Macau’s gaming operators must be ready to adapt their gaming floors to a variety of possible recovery scenarios over the coming months if they hope to avoid a worst-case situation of repeated shutdowns, according to MGM China CEO and Executive Director Grant Bowie.
Revealing that MGM has modelled multiple scenarios for Macau’s post-COVID-19 recovery, Bowie warned that the expectations of its customers would likely be very different once business starts to return but that it was up to operators to provide an acceptable response.
“The issue of social distancing, the whole issue of confidence is going to be critical,” Bowie said while appearing as special guest for the maiden event of IAG’s online innovation platform, GAME.
“We have to get people to be able to travel freely and with confidence back into Macau and then we’ve got to reconnect with our customers. Some of those people might have changed their behaviors and changed their habits.
“That’s going to be an interesting time for us all but I would expect that the whole issue comes down to a very simple word: confidence. It’s about safety, confidence from our customers in terms of their personal capacity and then we’ve got to demonstrate that we’re doing all of the steps and testing that we need to do because I think we need to be realistic if we listen to the science.
“We’ve seen the first wave (of COVID-19 infections) in Macau and the second wave, but let’s hope the third and fourth wave are totally isolated.
“What we as operators need to demonstrate is that we know how to react, because what we don’t want to have to do is go back to a complete shutdown. We’ve got to be able to contain it to be able to move forward.
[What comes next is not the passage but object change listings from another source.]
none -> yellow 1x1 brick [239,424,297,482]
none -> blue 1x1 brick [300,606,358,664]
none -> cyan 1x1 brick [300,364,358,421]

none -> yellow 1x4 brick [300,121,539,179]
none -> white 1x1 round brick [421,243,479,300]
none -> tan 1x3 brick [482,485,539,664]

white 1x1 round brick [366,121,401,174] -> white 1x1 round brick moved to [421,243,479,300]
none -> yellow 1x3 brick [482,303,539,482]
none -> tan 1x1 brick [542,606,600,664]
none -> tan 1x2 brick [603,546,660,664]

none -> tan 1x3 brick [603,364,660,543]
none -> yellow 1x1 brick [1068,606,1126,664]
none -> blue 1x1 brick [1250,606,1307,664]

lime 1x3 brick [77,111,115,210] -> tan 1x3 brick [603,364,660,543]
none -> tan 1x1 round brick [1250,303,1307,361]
“Off and on would be a terrible situation for us to be in.”
Asked for any insights into how and when Macau’s borders might start to re-open, Bowie said it was impossible to offer any absolute certainty with MGM instead preparing itself for multiple possibilities.
“I think the key issue is we’ve got to respond to the market, so the plans are fairly fluid – we’ve had an April plan, a May plan, a June plan, a July plan. Each one of those plans has had to evolve and they will all be triggered by external events,” he said.
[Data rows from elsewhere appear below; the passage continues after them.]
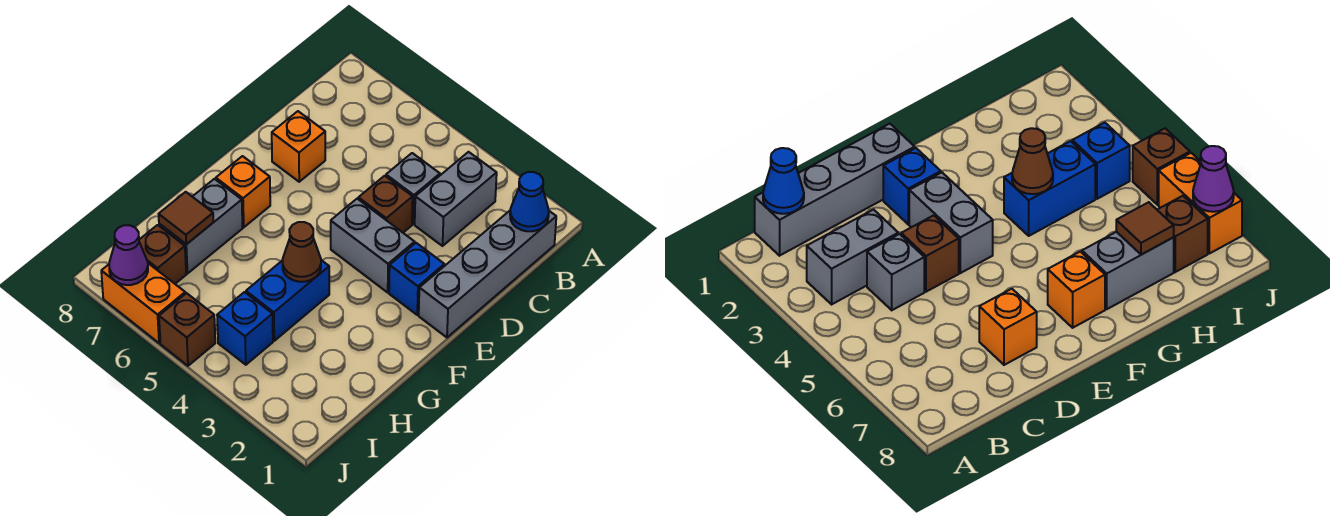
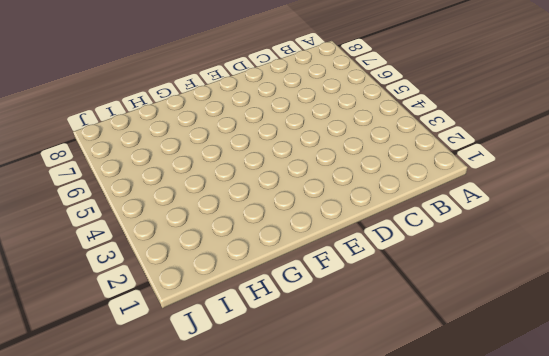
none -> grey 1x4 brick [419,211,556,337]
none -> grey 1x2 brick [415,152,497,246]
none -> grey 1x1 brick [386,153,440,224]

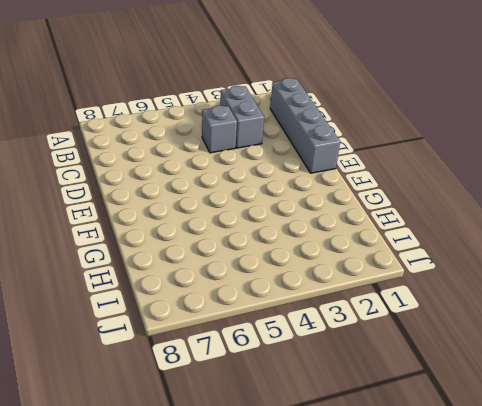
none -> brown 1x1 brick [358,176,413,233]
none -> orange 1x1 brick [272,111,325,182]
none -> blue 1x1 brick [389,243,444,315]

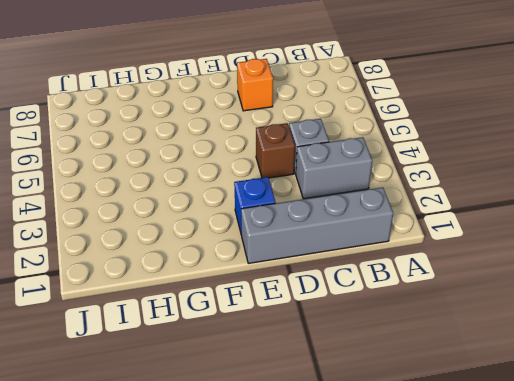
none -> grey 1x2 brick [331,199,415,292]
none -> orange 1x1 brick [216,156,270,227]
none -> blue 1x2 brick [246,260,329,341]

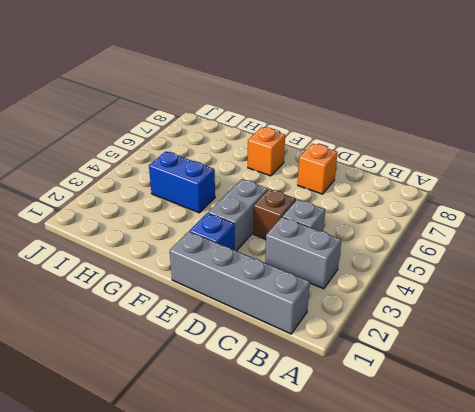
none -> grey 1x2 brick [159,179,243,273]
none -> blue 1x1 brick [217,292,273,365]
none -> brown 1x1 brick [139,225,186,284]

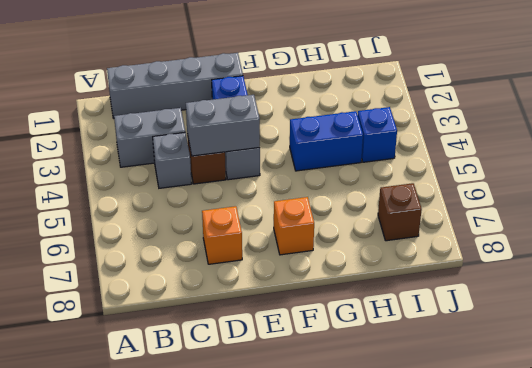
grey 1x2 brick [186,95,260,156] -> grey 1x2 brick moved to [159,179,243,273]
none -> brown 1x1 brick [159,293,215,366]
none -> orange 1x2 brick [101,263,185,343]
none -> blue 1x1 cone [510,172,549,231]

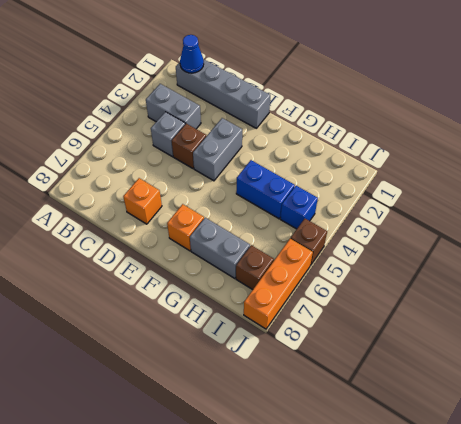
orange 1x3 brick [244,239,313,329] -> orange 1x2 brick [101,263,185,343]
none -> blue 1x1 brick [389,243,444,315]
none -> brown 1x1 cone [282,222,321,282]
none -> brown 1x1 tile [159,192,213,244]

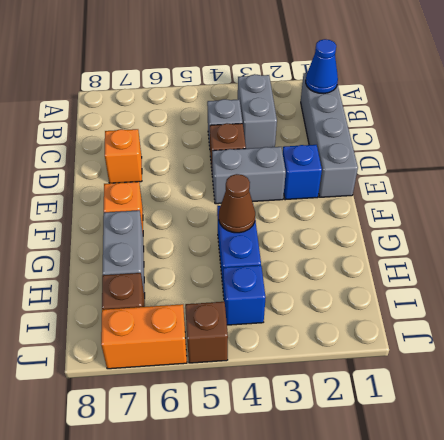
none -> brown 1x1 tile [159,192,213,244]
none -> purple 1x1 cone [109,225,148,285]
“Our teams in sales and marketing and areas like that are spending all their time trying to develop and redevelop and refine while also staying connected with our customers. Through M life we have relationships with customers which we need to maintain but also use them for active research – what are they thinking, how are they feeling, what are their expectations, what is their probability of coming back to Macau, how do they see their businesses and communities being affected and what do they need to feel comfortable to come back?”
Bowie agreed with market sentiment that premium segments were likely to recover at a faster rate than the mass market, but suggested all areas of casino operations would need to get used to a new normal.
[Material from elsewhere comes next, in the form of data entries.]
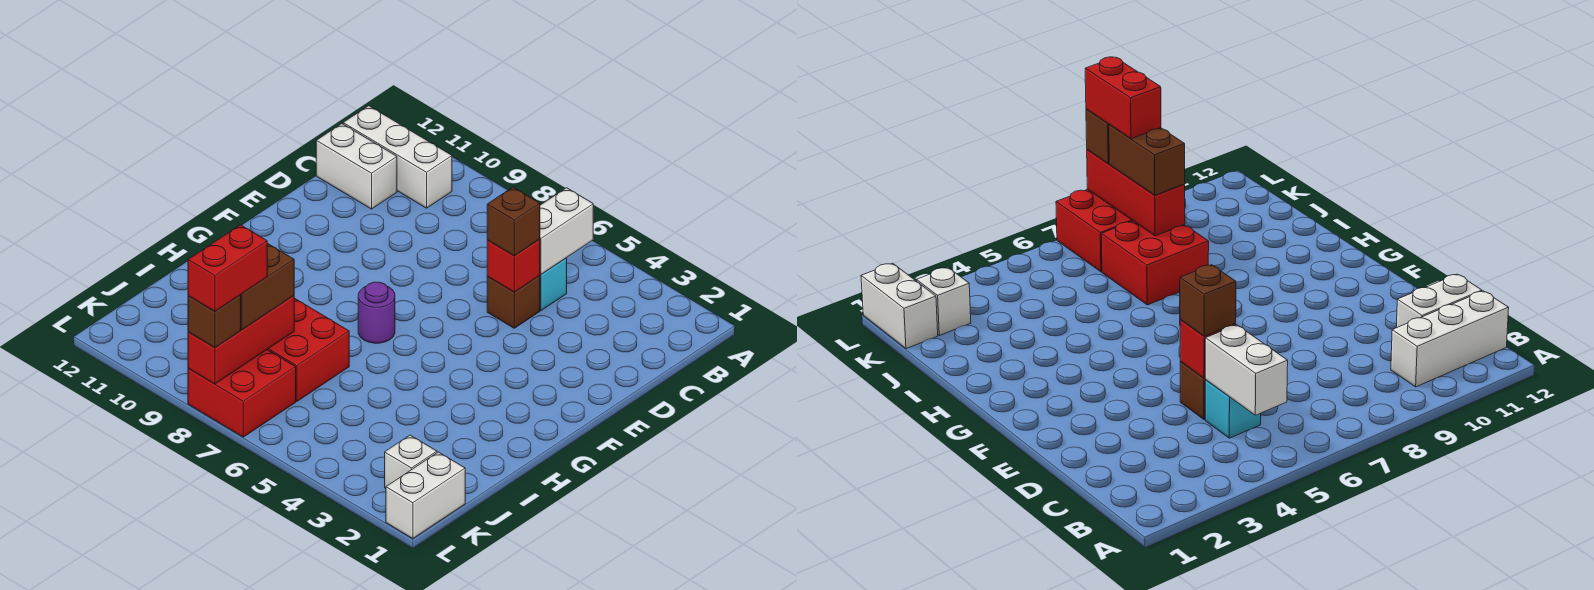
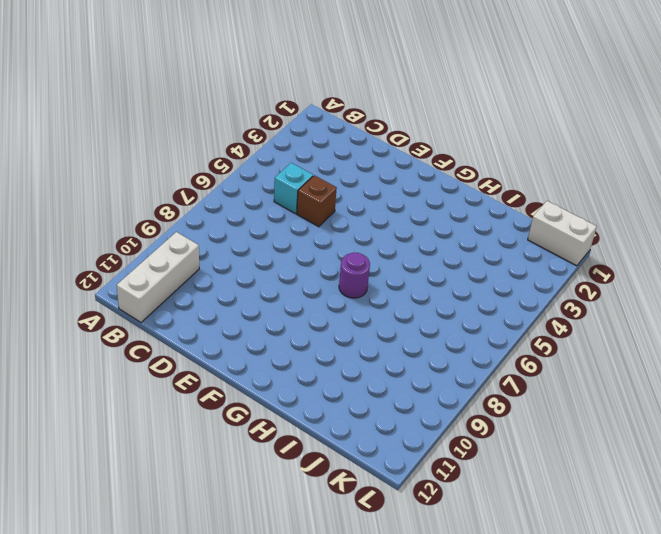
none -> white 1x2 brick [316,124,397,209]
none -> red 2x2 brick [267,298,349,401]
none -> white 1x1 brick [385,435,437,489]

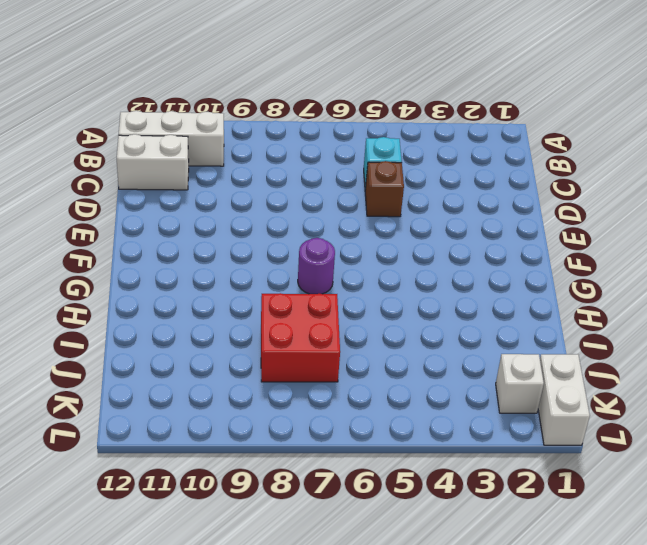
none -> red 2x2 brick [188,350,296,437]
none -> white 1x2 brick [540,188,593,274]
none -> red 1x1 brick [487,239,540,292]

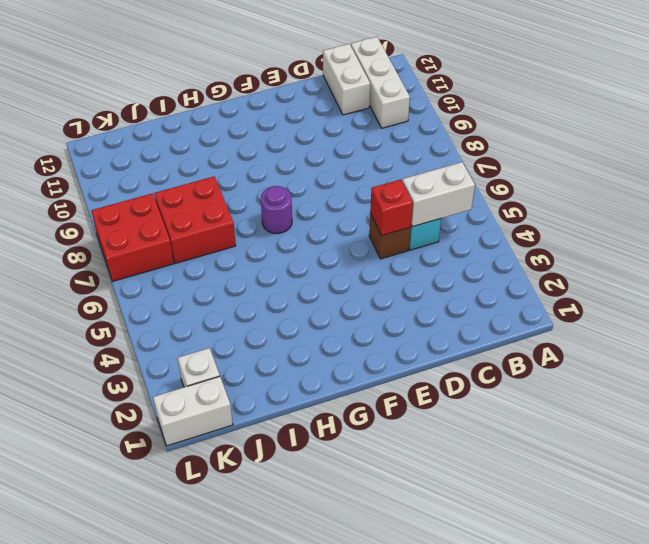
none -> red 1x3 brick [188,296,294,384]
none -> brown 1x1 brick [487,187,540,256]
none -> brown 1x2 brick [241,243,294,330]

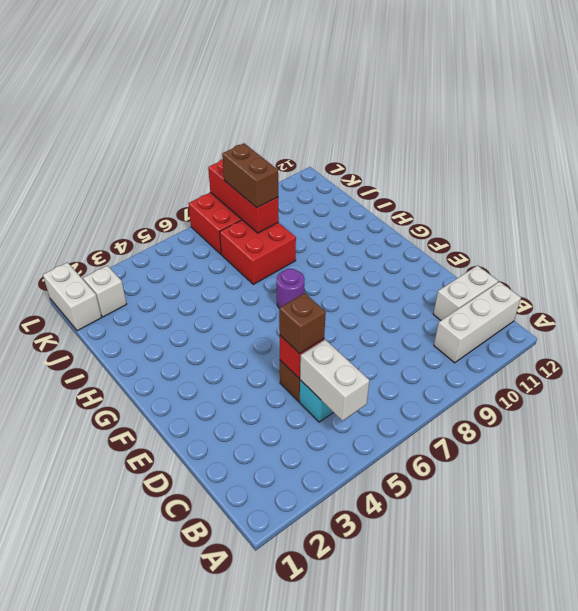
none -> brown 1x1 brick [188,295,241,348]
none -> red 1x2 brick [188,225,267,311]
“I think [gaming floors] will be more spaced out, I don’t think we’ll get the concentrations of people for quite some time,” he said.
“As we see it now, there are restrictions that the government has reasonably imposed and until such time as we can demonstrate that we can operate safely those restrictions will apply, so limiting the number of people at each gaming table, limiting the concentration of people around gaming machines, whether people must wear masks, use sanitizer.
“There is also the issue of cleaning chips as we go, so all of those things need to be put in place to provide that level of confidence. And it will need to be continuously monitored and continuously assessed.”